Thursday, May 17, 2012

Occupied Okinawa #6: Coming Home

Every time I would travel to Japan I would be asked several things as to where I came from.

#1: People would ask me if I was Ainu, the indigenous people of Japan who the government and most people pretended to be non-existent for quite a while.

#2: I was from Hokkaido. I have no idea what people from Hokkaido look like, but if I was to imagine myself as some sort of Japanese person, it would be from Hokkaido.

#3: People regularly asked if I was from Okinawa.

I had no idea for years as to why people thought I might be from Okinawa. Even when I was living in the states I would sometimes meet Okinwans who thought I might be Okinawa. I would never begrudge people their mistakes. Being Okinawa sounds pretty cool, and besides when I travel places, it doesn't matter where, I constantly think that anyone around me could be Chamorro.

I've asked some people in Okinawa so far, why people might mistake me as one of them? They have laughed and said I do look Okinawa, and the only satisfactory answer that I've come up with is that I have lots of hair on my arms, and Okinawans tend to have more body hair than mainland Japanese.

It is because I have read about Okinawa for years now and sometimes been mistaken for being from there, that I joked today during a presentation at Okinwa Christian University, that I feel like coming to Okinawa is like coming home. Obviously Guam is my home, but there is such a familiarity to Okinawa, it feels like the place I call home. There is an academic component to this. There is familiarity with regards to colonialism and war. But the connection goes beyond this, it actually becomes very intimate and very quiet.

Yesterday I was taken to see part of the fence surrounding Futenma Marine Corps Air Base. In order to drive there you have to wind through narrow, twisting rounds. The houses are packed together very tightly. You come to a street that leads straight to a towering military fence. The contrast is so stark, you might laugh uncomfortably when if you see it for yourself. Through the fence, the grass is green and looks perfectly cut. There is so much open land, if you look back quickly you might feel as if the city is growing rapidly behind you, shoving you into the chain mesh of the fence.

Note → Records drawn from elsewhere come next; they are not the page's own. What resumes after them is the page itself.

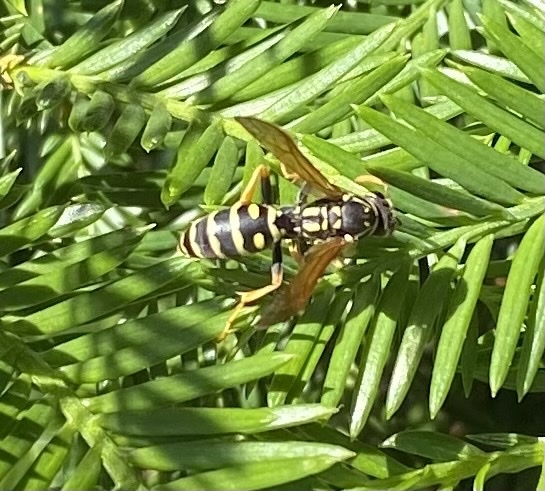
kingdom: Animalia
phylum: Arthropoda
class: Insecta
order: Hymenoptera
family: Eumenidae
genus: Polistes
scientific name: Polistes dominula
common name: Paper wasp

At a moment like that you can see how the fence might create two drastically different interpretations for people. For some they may see the base, what lies beyond the fence as a breath of fresh air, as a chance to escape, to get out away from the twisted urban labyrinth that they came from. But for others the fences will appear as a mocking tribute to selfishness, to disconnection and displacement. They will be reminders of loss and of oppression and how it doesn't only continue up until today, but that it has been actively built up and buried.

At the site where we visited the fence-line there was several visible crypts and tombs on the other side. They looked like they were maintained and the families are allowed to visit and pay respects there once a year. While someone may make excuses and say that the military is taking good care of the tombs, far better than if the people were responsible for them, others reflect on the meaning of fences as if they are a character from an Okinawa Robert Frost poem. They see the graves and remains of ancestors and the fence doesn't make sense. In order to pay respect you have to walk all the way around the fence, find a gate, and also navigate the calendar of the year and wait for the right date in order to be able to visit them.

While I was there, so many Guam connections came to mind. Places like Fena or Haputo where you find artifacts or hold memorials. But my mind went further than this historical connections and it was in that moment that I began to feel at "home" here.

As I stood outside that fence in Okinawa I realized that I could have been standing outside a fence on Guam. The grass beneath my shoes was the exact same kind I found find in Guam. The trees nearby are found on Guam. The sky looks like the sky above Anderson or Tiyan. Even the fence itself looked the same. It appeared to be the same type you find on the miles of military fence-line in Guam. It looked a little bit taller, but the same construction nonetheless.